Okay, so looking into a lot of benchmarks online about the performance of Aerospike are great. One thing I’m seeing is that all of the ones I’ve seen thus far are simple key/value benchmarks.

Are there any known write-ups/documentation on data modelling in correlation to querying methods to achieve the best results?

Using vagrant (compared to MongoDB vagrant), one thing I’ve noticed is that querying for all items in a set is a lot slower than returning a cursor to scan through a collection.

Is this expected?
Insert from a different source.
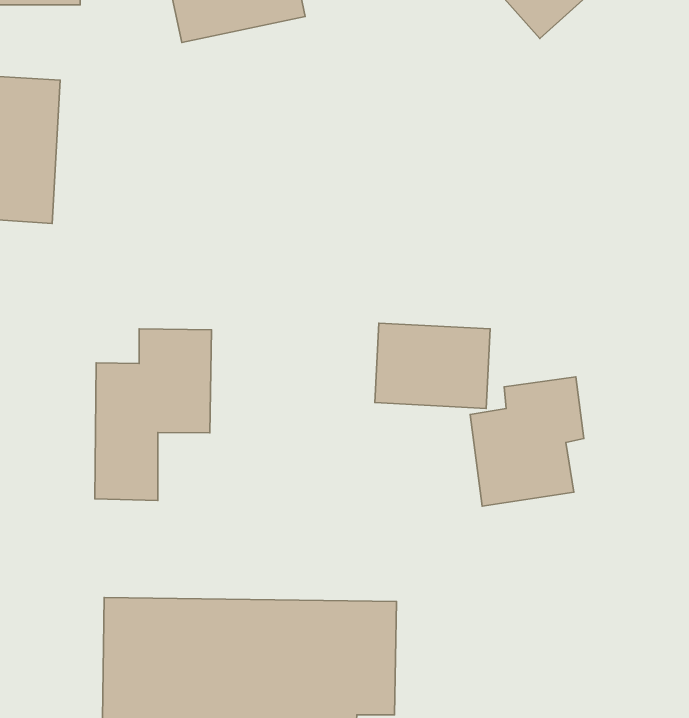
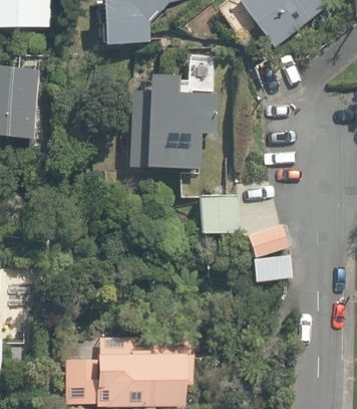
building: none -> [127,62,218,168]
building: [95,329,211,500] -> none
Should users of Aerospike try to avoid using sets to iterate through?

Examples: INSERT INTO users.profile (PK, firstName) VALUES (‘a@a.com’, ‘A’) INSERT INTO users.profile (PK, firstName) VALUES (‘b@b.com’, ‘B’) INSERT INTO users.profile (PK, firstName) VALUES (‘c@c.com’, ‘C’)

To get all of the users, I’d expect to just query users.profile, but this seems a lot slower than doing a collection query in mongo (so far on a single vagrant server).

Should I instead create “views” such as users.lists which contain “paginated” style results, grab them, then issue a batch GET on all the results returned?

I’m seeing over 500ms on “SELECT * FROM users.profile” as apposed to a near 0ms “WHERE PK = ‘…’”

I know that in RTB platforms, a lot of it is key/value, but I’m trying to go beyond key/value (think blog/CMS/a normal site :P)

Should I stick with MongoDB or others?


#2

By design, Aerospike’s scan functionality (equivalent of the above “query for all items in set”) is done for use cases such as database cleanup, thus progresses in a throttled fashion to minimize any possible performance degradation on primary key or secondary key queries.

It is possible to increase the parallelism of scan jobs by setting a “SCAN_JOB_HIGH_PRIORITY” instead of the default “NORMAL_PRIORITY”.

It is also possible to tweak the community build and increase the threading parallelism by changing the number of threads used for the scan job:

https://github.com/aerospike/aerospike-server/blob/master/as/src/base/thr_tscan.c

 job->n_threads          = 3;
 // can be changed to MAX_SCAN_THREADS

Having said that, we have seen folks starting to use scan in ways different than we originally thought. We will certainly be taking these into consideration.